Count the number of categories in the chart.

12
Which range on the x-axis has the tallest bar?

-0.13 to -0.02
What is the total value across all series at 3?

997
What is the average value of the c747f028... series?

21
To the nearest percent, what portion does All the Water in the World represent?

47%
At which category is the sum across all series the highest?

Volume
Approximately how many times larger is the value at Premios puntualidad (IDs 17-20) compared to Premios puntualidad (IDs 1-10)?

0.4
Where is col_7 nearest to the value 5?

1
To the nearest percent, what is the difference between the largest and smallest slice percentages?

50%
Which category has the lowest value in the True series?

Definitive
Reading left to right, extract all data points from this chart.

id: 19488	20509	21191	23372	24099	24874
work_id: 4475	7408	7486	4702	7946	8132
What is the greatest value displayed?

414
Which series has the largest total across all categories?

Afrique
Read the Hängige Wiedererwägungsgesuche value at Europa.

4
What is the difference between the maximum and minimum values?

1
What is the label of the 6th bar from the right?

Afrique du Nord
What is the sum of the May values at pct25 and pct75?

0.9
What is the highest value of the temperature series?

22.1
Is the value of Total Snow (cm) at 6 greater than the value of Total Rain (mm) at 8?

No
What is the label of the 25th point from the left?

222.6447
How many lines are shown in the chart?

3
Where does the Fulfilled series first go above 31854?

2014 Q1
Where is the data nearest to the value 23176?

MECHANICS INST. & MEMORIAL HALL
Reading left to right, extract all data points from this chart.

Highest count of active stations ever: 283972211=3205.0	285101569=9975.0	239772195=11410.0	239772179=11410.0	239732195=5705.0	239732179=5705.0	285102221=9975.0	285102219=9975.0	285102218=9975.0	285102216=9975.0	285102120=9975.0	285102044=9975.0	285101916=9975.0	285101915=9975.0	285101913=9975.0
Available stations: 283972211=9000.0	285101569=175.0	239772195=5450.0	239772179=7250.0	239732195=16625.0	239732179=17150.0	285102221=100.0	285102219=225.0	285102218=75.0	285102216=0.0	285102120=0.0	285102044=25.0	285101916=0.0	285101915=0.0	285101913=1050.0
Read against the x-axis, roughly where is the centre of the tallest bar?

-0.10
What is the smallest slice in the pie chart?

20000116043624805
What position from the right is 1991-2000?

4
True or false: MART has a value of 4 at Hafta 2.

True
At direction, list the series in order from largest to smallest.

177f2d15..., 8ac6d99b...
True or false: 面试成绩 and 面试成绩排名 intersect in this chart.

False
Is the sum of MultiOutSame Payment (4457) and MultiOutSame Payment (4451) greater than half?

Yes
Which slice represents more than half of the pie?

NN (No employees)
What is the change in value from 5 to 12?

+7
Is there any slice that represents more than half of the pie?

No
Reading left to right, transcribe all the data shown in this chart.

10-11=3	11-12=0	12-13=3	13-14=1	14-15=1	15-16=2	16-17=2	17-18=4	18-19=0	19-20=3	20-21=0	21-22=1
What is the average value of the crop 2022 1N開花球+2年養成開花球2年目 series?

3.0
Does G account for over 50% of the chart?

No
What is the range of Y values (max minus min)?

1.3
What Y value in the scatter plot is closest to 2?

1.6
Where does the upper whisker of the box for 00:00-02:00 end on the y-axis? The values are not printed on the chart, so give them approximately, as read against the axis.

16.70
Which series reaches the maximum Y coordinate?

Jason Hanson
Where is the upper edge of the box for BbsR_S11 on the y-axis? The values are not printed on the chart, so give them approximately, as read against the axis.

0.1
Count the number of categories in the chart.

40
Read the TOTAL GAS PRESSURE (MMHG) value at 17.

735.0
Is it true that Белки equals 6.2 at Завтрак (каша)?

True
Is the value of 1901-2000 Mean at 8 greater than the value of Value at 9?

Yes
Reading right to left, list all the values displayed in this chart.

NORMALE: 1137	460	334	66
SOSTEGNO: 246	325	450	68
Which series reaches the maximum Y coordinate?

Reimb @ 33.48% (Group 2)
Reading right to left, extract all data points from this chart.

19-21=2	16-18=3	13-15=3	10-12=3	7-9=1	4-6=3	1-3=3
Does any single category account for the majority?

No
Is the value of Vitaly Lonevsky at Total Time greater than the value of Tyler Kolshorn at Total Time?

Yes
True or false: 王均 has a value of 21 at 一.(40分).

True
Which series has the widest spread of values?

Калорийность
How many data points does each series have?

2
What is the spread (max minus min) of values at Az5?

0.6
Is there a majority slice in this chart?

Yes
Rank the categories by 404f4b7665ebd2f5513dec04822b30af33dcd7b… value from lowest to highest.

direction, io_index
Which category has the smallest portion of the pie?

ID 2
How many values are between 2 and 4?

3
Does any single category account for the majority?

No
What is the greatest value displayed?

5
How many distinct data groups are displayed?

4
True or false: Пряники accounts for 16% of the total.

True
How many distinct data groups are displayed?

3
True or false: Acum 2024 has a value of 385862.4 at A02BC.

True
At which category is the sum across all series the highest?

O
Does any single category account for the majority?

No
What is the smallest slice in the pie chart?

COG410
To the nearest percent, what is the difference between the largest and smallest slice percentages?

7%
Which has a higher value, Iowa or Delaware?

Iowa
------------
**WORK INSTRUCTION:** Extract every line of the records above and reproduce each one unchanged, in its original order.

**SOLUTION FOR THIS TASK:**
Count the number of categories in the chart.

12
Which range on the x-axis has the tallest bar?

-0.13 to -0.02
What is the total value across all series at 3?

997
What is the average value of the c747f028... series?

21
To the nearest percent, what portion does All the Water in the World represent?

47%
At which category is the sum across all series the highest?

Volume
Approximately how many times larger is the value at Premios puntualidad (IDs 17-20) compared to Premios puntualidad (IDs 1-10)?

0.4
Where is col_7 nearest to the value 5?

1
To the nearest percent, what is the difference between the largest and smallest slice percentages?

50%
Which category has the lowest value in the True series?

Definitive
Reading left to right, extract all data points from this chart.

id: 19488	20509	21191	23372	24099	24874
work_id: 4475	7408	7486	4702	7946	8132
What is the greatest value displayed?

414
Which series has the largest total across all categories?

Afrique
Read the Hängige Wiedererwägungsgesuche value at Europa.

4
What is the difference between the maximum and minimum values?

1
What is the label of the 6th bar from the right?

Afrique du Nord
What is the sum of the May values at pct25 and pct75?

0.9
What is the highest value of the temperature series?

22.1
Is the value of Total Snow (cm) at 6 greater than the value of Total Rain (mm) at 8?

No
What is the label of the 25th point from the left?

222.6447
How many lines are shown in the chart?

3
Where does the Fulfilled series first go above 31854?

2014 Q1
Where is the data nearest to the value 23176?

MECHANICS INST. & MEMORIAL HALL
Reading left to right, extract all data points from this chart.

Highest count of active stations ever: 283972211=3205.0	285101569=9975.0	239772195=11410.0	239772179=11410.0	239732195=5705.0	239732179=5705.0	285102221=9975.0	285102219=9975.0	285102218=9975.0	285102216=9975.0	285102120=9975.0	285102044=9975.0	285101916=9975.0	285101915=9975.0	285101913=9975.0
Available stations: 283972211=9000.0	285101569=175.0	239772195=5450.0	239772179=7250.0	239732195=16625.0	239732179=17150.0	285102221=100.0	285102219=225.0	285102218=75.0	285102216=0.0	285102120=0.0	285102044=25.0	285101916=0.0	285101915=0.0	285101913=1050.0
Read against the x-axis, roughly where is the centre of the tallest bar?

-0.10
What is the smallest slice in the pie chart?

20000116043624805
What position from the right is 1991-2000?

4
True or false: MART has a value of 4 at Hafta 2.

True
At direction, list the series in order from largest to smallest.

177f2d15..., 8ac6d99b...
True or false: 面试成绩 and 面试成绩排名 intersect in this chart.

False
Is the sum of MultiOutSame Payment (4457) and MultiOutSame Payment (4451) greater than half?

Yes
Which slice represents more than half of the pie?

NN (No employees)
What is the change in value from 5 to 12?

+7
Is there any slice that represents more than half of the pie?

No
Reading left to right, transcribe all the data shown in this chart.

10-11=3	11-12=0	12-13=3	13-14=1	14-15=1	15-16=2	16-17=2	17-18=4	18-19=0	19-20=3	20-21=0	21-22=1
What is the average value of the crop 2022 1N開花球+2年養成開花球2年目 series?

3.0
Does G account for over 50% of the chart?

No
What is the range of Y values (max minus min)?

1.3
What Y value in the scatter plot is closest to 2?

1.6
Where does the upper whisker of the box for 00:00-02:00 end on the y-axis? The values are not printed on the chart, so give them approximately, as read against the axis.

16.70
Which series reaches the maximum Y coordinate?

Jason Hanson
Where is the upper edge of the box for BbsR_S11 on the y-axis? The values are not printed on the chart, so give them approximately, as read against the axis.

0.1
Count the number of categories in the chart.

40
Read the TOTAL GAS PRESSURE (MMHG) value at 17.

735.0
Is it true that Белки equals 6.2 at Завтрак (каша)?

True
Is the value of 1901-2000 Mean at 8 greater than the value of Value at 9?

Yes
Reading right to left, list all the values displayed in this chart.

NORMALE: 1137	460	334	66
SOSTEGNO: 246	325	450	68
Which series reaches the maximum Y coordinate?

Reimb @ 33.48% (Group 2)
Reading right to left, extract all data points from this chart.

19-21=2	16-18=3	13-15=3	10-12=3	7-9=1	4-6=3	1-3=3
Does any single category account for the majority?

No
Is the value of Vitaly Lonevsky at Total Time greater than the value of Tyler Kolshorn at Total Time?

Yes
True or false: 王均 has a value of 21 at 一.(40分).

True
Which series has the widest spread of values?

Калорийность
How many data points does each series have?

2
What is the spread (max minus min) of values at Az5?

0.6
Is there a majority slice in this chart?

Yes
Rank the categories by 404f4b7665ebd2f5513dec04822b30af33dcd7b… value from lowest to highest.

direction, io_index
Which category has the smallest portion of the pie?

ID 2
How many values are between 2 and 4?

3
Does any single category account for the majority?

No
What is the greatest value displayed?

5
How many distinct data groups are displayed?

4
True or false: Пряники accounts for 16% of the total.

True
How many distinct data groups are displayed?

3
True or false: Acum 2024 has a value of 385862.4 at A02BC.

True
At which category is the sum across all series the highest?

O
Does any single category account for the majority?

No
What is the smallest slice in the pie chart?

COG410
To the nearest percent, what is the difference between the largest and smallest slice percentages?

7%
Which has a higher value, Iowa or Delaware?

Iowa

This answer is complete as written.